§ **TASK DESCRIPTION**
Put everything below, from the line containing "Humidity (%), Temperature (°C)" down to the line containing "What percentage is the tx_type: Vote", into a numbered list, leaving out blank lines.

§ **INFORMATION SUPPLIED**
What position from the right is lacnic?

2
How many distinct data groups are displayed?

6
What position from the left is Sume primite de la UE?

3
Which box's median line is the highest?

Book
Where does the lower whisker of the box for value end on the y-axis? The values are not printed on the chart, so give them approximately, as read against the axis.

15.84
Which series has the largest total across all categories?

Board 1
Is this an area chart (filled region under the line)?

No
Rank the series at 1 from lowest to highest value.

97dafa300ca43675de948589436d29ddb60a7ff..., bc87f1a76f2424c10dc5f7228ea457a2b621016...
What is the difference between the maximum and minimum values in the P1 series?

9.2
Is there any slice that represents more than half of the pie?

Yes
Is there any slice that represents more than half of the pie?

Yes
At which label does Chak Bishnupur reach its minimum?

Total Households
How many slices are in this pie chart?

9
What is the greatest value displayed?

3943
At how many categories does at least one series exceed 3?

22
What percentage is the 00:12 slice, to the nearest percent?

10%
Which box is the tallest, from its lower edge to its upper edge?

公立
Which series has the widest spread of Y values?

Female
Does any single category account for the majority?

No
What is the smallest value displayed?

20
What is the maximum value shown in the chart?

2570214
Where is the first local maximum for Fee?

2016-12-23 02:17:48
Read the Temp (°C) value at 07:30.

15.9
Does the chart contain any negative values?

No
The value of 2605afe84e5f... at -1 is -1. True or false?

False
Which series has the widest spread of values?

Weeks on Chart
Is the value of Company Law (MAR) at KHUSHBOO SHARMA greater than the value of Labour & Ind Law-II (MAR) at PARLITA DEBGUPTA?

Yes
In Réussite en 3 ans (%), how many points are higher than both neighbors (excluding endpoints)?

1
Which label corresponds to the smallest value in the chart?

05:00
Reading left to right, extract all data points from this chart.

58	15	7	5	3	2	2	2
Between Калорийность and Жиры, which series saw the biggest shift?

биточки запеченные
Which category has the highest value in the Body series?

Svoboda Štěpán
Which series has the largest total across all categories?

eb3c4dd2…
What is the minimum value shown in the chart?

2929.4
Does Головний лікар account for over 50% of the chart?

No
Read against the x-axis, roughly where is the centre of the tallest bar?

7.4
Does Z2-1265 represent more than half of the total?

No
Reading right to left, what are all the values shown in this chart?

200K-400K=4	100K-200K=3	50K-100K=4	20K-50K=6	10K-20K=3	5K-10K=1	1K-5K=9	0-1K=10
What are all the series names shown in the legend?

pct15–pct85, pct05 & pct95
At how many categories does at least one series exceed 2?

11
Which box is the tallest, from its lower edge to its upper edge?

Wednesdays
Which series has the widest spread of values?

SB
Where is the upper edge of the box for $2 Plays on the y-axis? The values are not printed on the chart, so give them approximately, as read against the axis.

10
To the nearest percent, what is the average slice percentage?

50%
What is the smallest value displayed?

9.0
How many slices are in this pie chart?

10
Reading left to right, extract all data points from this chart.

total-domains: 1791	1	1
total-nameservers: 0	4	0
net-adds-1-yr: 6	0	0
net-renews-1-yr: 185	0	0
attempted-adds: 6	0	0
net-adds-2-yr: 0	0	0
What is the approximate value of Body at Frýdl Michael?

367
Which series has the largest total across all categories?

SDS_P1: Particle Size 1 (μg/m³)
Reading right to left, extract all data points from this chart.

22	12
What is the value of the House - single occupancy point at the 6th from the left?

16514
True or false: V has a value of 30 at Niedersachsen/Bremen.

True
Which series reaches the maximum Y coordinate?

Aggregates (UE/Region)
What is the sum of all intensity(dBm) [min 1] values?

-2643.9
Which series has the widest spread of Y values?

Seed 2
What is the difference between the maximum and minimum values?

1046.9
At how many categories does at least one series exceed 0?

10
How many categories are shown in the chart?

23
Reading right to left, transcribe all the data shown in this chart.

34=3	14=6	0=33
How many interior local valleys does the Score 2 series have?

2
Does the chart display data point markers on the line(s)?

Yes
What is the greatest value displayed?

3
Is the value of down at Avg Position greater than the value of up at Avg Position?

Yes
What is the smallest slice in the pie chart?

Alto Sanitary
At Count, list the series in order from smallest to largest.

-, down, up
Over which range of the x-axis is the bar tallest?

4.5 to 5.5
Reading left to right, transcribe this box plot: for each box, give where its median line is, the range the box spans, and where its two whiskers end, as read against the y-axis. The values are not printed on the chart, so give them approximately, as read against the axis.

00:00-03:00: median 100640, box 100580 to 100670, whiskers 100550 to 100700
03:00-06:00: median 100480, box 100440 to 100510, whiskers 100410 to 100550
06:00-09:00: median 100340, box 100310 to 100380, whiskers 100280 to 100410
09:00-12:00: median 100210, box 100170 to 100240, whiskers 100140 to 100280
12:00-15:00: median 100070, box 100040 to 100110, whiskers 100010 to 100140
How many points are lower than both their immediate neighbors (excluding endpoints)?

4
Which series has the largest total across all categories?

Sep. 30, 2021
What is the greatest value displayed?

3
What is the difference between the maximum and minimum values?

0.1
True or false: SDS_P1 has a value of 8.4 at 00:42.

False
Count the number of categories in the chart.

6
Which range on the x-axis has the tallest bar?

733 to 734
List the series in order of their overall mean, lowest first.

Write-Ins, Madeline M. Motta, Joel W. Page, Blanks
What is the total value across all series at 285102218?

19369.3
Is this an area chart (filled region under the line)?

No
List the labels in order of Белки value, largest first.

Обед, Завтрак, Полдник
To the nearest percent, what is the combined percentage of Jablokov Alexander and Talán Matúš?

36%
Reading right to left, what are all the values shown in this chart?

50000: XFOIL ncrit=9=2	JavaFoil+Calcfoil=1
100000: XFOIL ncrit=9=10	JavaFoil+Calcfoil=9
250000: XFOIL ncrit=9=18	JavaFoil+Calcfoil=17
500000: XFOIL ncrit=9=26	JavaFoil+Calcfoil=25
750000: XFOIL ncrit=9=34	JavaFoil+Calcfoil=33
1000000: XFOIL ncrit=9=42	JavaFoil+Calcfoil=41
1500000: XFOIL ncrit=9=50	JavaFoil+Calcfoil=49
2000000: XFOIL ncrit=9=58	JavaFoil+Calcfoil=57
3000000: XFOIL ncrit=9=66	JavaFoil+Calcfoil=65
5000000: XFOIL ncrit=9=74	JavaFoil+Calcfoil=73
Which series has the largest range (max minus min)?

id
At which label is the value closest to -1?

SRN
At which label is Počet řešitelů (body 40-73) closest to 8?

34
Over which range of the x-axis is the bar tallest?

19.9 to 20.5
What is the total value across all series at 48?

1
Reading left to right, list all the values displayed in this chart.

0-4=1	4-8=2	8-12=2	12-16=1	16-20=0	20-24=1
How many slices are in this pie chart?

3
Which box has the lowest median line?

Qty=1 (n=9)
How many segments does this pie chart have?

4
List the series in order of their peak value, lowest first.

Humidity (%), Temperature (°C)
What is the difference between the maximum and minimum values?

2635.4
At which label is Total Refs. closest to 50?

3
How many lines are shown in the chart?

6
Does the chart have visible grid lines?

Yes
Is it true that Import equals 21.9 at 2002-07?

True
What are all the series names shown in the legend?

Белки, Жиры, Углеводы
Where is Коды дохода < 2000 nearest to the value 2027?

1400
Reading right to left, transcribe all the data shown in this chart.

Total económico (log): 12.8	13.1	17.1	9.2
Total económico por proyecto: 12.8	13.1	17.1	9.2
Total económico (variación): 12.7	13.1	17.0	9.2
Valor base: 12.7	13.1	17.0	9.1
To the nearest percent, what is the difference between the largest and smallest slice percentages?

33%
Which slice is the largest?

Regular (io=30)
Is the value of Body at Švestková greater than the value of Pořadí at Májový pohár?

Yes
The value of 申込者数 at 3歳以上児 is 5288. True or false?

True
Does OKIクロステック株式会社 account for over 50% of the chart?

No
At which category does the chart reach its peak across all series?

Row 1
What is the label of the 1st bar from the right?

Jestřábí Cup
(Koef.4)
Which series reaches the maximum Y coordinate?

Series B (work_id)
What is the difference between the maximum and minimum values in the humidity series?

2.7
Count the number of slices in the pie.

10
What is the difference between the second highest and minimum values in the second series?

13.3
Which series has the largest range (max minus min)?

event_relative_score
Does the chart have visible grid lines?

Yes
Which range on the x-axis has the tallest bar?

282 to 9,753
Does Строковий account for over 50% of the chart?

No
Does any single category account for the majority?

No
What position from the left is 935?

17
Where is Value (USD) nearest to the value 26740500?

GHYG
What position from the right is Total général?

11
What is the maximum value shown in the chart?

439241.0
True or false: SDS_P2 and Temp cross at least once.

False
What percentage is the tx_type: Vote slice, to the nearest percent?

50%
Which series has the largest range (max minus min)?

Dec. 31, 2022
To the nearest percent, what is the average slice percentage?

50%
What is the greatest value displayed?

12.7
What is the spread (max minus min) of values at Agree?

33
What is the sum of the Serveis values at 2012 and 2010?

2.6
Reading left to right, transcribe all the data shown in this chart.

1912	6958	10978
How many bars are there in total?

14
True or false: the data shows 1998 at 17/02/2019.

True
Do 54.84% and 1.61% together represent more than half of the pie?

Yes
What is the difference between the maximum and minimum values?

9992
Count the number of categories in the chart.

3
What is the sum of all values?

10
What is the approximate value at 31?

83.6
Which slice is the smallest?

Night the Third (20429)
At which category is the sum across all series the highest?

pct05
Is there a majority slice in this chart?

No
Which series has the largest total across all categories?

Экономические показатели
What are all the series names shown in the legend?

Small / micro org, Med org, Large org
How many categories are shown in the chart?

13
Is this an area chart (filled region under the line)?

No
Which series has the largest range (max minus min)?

§ **TASK SOLUTION**
1. Humidity (%), Temperature (°C)
2. What is the difference between the maximum and minimum values?
3. 2635.4
4. At which label is Total Refs. closest to 50?
5. 3
6. How many lines are shown in the chart?
7. 6
8. Does the chart have visible grid lines?
9. Yes
10. Is it true that Import equals 21.9 at 2002-07?
11. True
12. What are all the series names shown in the legend?
13. Белки, Жиры, Углеводы
14. Where is Коды дохода < 2000 nearest to the value 2027?
15. 1400
16. Reading right to left, transcribe all the data shown in this chart.
17. Total económico (log): 12.8	13.1	17.1	9.2
18. Total económico por proyecto: 12.8	13.1	17.1	9.2
19. Total económico (variación): 12.7	13.1	17.0	9.2
20. Valor base: 12.7	13.1	17.0	9.1
21. To the nearest percent, what is the difference between the largest and smallest slice percentages?
22. 33%
23. Which slice is the largest?
24. Regular (io=30)
25. Is the value of Body at Švestková greater than the value of Pořadí at Májový pohár?
26. Yes
27. The value of 申込者数 at 3歳以上児 is 5288. True or false?
28. True
29. Does OKIクロステック株式会社 account for over 50% of the chart?
30. No
31. At which category does the chart reach its peak across all series?
32. Row 1
33. What is the label of the 1st bar from the right?
34. Jestřábí Cup
35. (Koef.4)
36. Which series reaches the maximum Y coordinate?
37. Series B (work_id)
38. What is the difference between the maximum and minimum values in the humidity series?
39. 2.7
40. Count the number of slices in the pie.
41. 10
42. What is the difference between the second highest and minimum values in the second series?
43. 13.3
44. Which series has the largest range (max minus min)?
45. event_relative_score
46. Does the chart have visible grid lines?
47. Yes
48. Which range on the x-axis has the tallest bar?
49. 282 to 9,753
50. Does Строковий account for over 50% of the chart?
51. No
52. Does any single category account for the majority?
53. No
54. What position from the left is 935?
55. 17
56. Where is Value (USD) nearest to the value 26740500?
57. GHYG
58. What position from the right is Total général?
59. 11
60. What is the maximum value shown in the chart?
61. 439241.0
62. True or false: SDS_P2 and Temp cross at least once.
63. False
64. What percentage is the tx_type: Vote slice, to the nearest percent?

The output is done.